Data provided →
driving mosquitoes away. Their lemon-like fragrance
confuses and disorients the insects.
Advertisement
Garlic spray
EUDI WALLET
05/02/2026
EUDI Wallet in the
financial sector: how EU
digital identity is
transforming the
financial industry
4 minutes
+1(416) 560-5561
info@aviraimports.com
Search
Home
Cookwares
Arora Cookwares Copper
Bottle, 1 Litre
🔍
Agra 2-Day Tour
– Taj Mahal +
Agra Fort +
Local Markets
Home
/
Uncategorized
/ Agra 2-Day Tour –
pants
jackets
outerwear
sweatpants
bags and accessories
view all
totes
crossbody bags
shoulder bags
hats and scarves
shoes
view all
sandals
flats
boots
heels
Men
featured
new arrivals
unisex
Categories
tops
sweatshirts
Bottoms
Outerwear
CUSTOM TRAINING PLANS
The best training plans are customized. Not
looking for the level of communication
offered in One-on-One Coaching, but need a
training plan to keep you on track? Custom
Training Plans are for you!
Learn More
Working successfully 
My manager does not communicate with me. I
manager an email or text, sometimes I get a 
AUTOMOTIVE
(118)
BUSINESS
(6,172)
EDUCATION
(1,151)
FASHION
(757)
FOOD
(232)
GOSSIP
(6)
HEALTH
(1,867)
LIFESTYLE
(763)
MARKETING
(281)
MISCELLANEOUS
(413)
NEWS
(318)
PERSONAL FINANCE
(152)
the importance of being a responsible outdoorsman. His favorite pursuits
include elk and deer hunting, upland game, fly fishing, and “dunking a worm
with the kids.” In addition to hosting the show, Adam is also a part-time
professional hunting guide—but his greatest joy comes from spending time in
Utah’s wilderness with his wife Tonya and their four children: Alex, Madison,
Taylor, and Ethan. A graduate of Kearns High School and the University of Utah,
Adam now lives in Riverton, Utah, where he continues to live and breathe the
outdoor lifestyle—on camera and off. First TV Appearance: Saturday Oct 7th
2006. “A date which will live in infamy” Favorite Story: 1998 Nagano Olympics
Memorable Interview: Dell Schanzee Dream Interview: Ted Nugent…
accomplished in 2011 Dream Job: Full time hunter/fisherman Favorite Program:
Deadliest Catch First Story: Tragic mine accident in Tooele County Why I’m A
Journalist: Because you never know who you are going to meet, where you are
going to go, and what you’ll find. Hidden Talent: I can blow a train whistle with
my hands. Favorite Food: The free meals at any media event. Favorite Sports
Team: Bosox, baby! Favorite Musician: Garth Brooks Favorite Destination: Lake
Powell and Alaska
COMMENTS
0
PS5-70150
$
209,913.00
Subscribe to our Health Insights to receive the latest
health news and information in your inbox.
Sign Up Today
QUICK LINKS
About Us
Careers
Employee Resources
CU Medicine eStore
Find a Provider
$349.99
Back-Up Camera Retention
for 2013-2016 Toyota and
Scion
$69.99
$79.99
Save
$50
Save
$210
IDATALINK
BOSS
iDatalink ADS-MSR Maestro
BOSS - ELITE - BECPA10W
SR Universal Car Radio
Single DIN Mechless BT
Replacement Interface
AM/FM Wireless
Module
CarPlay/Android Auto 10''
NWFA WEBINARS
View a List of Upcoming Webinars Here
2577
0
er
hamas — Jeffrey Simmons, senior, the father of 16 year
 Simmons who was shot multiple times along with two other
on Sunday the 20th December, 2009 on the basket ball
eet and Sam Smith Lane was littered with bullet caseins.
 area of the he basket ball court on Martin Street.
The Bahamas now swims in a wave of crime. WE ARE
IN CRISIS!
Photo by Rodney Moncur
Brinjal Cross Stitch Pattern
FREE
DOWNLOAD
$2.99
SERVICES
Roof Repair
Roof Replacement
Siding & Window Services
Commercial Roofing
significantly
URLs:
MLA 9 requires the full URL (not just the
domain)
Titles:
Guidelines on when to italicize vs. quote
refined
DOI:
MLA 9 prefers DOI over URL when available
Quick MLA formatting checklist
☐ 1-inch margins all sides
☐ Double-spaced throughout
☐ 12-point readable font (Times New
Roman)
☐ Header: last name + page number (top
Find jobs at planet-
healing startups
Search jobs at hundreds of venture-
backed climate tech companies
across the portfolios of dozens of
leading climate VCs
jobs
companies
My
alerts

Task goal → Your answer must be the full listing above, printed exactly as it stands.

Expected answer →
driving mosquitoes away. Their lemon-like fragrance
confuses and disorients the insects.
Advertisement
Garlic spray
EUDI WALLET
05/02/2026
EUDI Wallet in the
financial sector: how EU
digital identity is
transforming the
financial industry
4 minutes
+1(416) 560-5561
info@aviraimports.com
Search
Home
Cookwares
Arora Cookwares Copper
Bottle, 1 Litre
🔍
Agra 2-Day Tour
– Taj Mahal +
Agra Fort +
Local Markets
Home
/
Uncategorized
/ Agra 2-Day Tour –
pants
jackets
outerwear
sweatpants
bags and accessories
view all
totes
crossbody bags
shoulder bags
hats and scarves
shoes
view all
sandals
flats
boots
heels
Men
featured
new arrivals
unisex
Categories
tops
sweatshirts
Bottoms
Outerwear
CUSTOM TRAINING PLANS
The best training plans are customized. Not
looking for the level of communication
offered in One-on-One Coaching, but need a
training plan to keep you on track? Custom
Training Plans are for you!
Learn More
Working successfully 
My manager does not communicate with me. I
manager an email or text, sometimes I get a 
AUTOMOTIVE
(118)
BUSINESS
(6,172)
EDUCATION
(1,151)
FASHION
(757)
FOOD
(232)
GOSSIP
(6)
HEALTH
(1,867)
LIFESTYLE
(763)
MARKETING
(281)
MISCELLANEOUS
(413)
NEWS
(318)
PERSONAL FINANCE
(152)
the importance of being a responsible outdoorsman. His favorite pursuits
include elk and deer hunting, upland game, fly fishing, and “dunking a worm
with the kids.” In addition to hosting the show, Adam is also a part-time
professional hunting guide—but his greatest joy comes from spending time in
Utah’s wilderness with his wife Tonya and their four children: Alex, Madison,
Taylor, and Ethan. A graduate of Kearns High School and the University of Utah,
Adam now lives in Riverton, Utah, where he continues to live and breathe the
outdoor lifestyle—on camera and off. First TV Appearance: Saturday Oct 7th
2006. “A date which will live in infamy” Favorite Story: 1998 Nagano Olympics
Memorable Interview: Dell Schanzee Dream Interview: Ted Nugent…
accomplished in 2011 Dream Job: Full time hunter/fisherman Favorite Program:
Deadliest Catch First Story: Tragic mine accident in Tooele County Why I’m A
Journalist: Because you never know who you are going to meet, where you are
going to go, and what you’ll find. Hidden Talent: I can blow a train whistle with
my hands. Favorite Food: The free meals at any media event. Favorite Sports
Team: Bosox, baby! Favorite Musician: Garth Brooks Favorite Destination: Lake
Powell and Alaska
COMMENTS
0
PS5-70150
$
209,913.00
Subscribe to our Health Insights to receive the latest
health news and information in your inbox.
Sign Up Today
QUICK LINKS
About Us
Careers
Employee Resources
CU Medicine eStore
Find a Provider
$349.99
Back-Up Camera Retention
for 2013-2016 Toyota and
Scion
$69.99
$79.99
Save
$50
Save
$210
IDATALINK
BOSS
iDatalink ADS-MSR Maestro
BOSS - ELITE - BECPA10W
SR Universal Car Radio
Single DIN Mechless BT
Replacement Interface
AM/FM Wireless
Module
CarPlay/Android Auto 10''
NWFA WEBINARS
View a List of Upcoming Webinars Here
2577
0
er
hamas — Jeffrey Simmons, senior, the father of 16 year
 Simmons who was shot multiple times along with two other
on Sunday the 20th December, 2009 on the basket ball
eet and Sam Smith Lane was littered with bullet caseins.
 area of the he basket ball court on Martin Street.
The Bahamas now swims in a wave of crime. WE ARE
IN CRISIS!
Photo by Rodney Moncur
Brinjal Cross Stitch Pattern
FREE
DOWNLOAD
$2.99
SERVICES
Roof Repair
Roof Replacement
Siding & Window Services
Commercial Roofing
significantly
URLs:
MLA 9 requires the full URL (not just the
domain)
Titles:
Guidelines on when to italicize vs. quote
refined
DOI:
MLA 9 prefers DOI over URL when available
Quick MLA formatting checklist
☐ 1-inch margins all sides
☐ Double-spaced throughout
☐ 12-point readable font (Times New
Roman)
☐ Header: last name + page number (top
Find jobs at planet-
healing startups
Search jobs at hundreds of venture-
backed climate tech companies
across the portfolios of dozens of
leading climate VCs
jobs
companies
My
alerts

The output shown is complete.